INPUT FOR THIS TASK =>
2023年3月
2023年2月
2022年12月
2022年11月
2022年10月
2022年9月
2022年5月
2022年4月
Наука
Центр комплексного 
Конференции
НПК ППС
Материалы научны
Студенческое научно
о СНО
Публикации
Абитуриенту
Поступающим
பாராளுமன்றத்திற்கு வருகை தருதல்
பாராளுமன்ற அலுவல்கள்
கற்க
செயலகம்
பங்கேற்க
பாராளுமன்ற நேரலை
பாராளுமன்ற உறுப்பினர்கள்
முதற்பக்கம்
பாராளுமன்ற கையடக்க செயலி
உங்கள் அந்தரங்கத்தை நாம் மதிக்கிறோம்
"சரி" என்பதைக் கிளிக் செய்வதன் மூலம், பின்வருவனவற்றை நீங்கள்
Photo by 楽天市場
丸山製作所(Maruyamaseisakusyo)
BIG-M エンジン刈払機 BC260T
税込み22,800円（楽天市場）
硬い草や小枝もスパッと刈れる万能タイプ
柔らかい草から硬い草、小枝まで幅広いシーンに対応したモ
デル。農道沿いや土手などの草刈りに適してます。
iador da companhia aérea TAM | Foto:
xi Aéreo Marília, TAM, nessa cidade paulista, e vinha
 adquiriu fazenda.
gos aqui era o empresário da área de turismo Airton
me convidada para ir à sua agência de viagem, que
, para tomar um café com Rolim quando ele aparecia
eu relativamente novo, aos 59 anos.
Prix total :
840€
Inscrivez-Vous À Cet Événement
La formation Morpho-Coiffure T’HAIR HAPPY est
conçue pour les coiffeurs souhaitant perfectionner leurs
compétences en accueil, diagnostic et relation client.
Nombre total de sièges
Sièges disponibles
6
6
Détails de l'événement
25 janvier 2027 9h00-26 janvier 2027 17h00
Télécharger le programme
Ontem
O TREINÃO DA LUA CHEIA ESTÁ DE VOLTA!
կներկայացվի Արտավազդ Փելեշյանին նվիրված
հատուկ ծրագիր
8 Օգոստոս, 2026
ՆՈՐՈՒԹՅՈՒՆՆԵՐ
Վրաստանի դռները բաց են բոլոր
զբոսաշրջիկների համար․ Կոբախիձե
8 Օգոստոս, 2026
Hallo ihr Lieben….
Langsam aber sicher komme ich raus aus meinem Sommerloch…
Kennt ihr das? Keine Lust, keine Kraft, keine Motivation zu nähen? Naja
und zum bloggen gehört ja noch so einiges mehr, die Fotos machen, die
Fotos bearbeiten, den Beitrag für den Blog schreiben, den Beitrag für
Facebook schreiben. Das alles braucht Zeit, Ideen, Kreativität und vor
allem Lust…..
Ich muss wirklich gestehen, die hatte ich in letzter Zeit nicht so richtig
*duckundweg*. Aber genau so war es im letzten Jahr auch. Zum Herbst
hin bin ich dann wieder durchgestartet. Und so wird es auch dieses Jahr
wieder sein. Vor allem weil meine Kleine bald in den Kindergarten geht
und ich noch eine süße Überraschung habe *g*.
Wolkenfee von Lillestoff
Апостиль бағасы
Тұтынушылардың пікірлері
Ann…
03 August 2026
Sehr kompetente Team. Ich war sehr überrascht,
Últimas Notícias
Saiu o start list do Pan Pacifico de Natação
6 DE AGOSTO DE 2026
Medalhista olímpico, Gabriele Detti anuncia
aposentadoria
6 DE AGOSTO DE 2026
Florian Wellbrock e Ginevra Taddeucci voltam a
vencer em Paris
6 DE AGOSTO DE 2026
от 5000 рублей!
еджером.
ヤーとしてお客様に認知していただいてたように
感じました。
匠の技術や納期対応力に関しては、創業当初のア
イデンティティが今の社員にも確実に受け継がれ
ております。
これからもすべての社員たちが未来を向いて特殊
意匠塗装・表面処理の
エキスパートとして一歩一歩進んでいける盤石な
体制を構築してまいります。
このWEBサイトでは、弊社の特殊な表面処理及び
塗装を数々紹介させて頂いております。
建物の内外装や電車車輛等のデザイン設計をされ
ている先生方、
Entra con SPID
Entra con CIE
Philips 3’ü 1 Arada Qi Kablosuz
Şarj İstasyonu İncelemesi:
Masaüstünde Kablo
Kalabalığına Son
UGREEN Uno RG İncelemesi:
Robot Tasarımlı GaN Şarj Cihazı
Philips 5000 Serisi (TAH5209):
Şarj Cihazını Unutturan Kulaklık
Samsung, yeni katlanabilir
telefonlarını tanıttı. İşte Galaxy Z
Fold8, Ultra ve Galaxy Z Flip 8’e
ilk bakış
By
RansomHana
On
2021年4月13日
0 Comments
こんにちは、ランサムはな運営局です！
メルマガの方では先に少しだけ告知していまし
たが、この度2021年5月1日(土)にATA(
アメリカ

PROBLEM REQUIREMENTS => Copy every line above that includes the string "Galaxy".

COMPLETED TASK =>
telefonlarını tanıttı. İşte Galaxy Z
Fold8, Ultra ve Galaxy Z Flip 8’e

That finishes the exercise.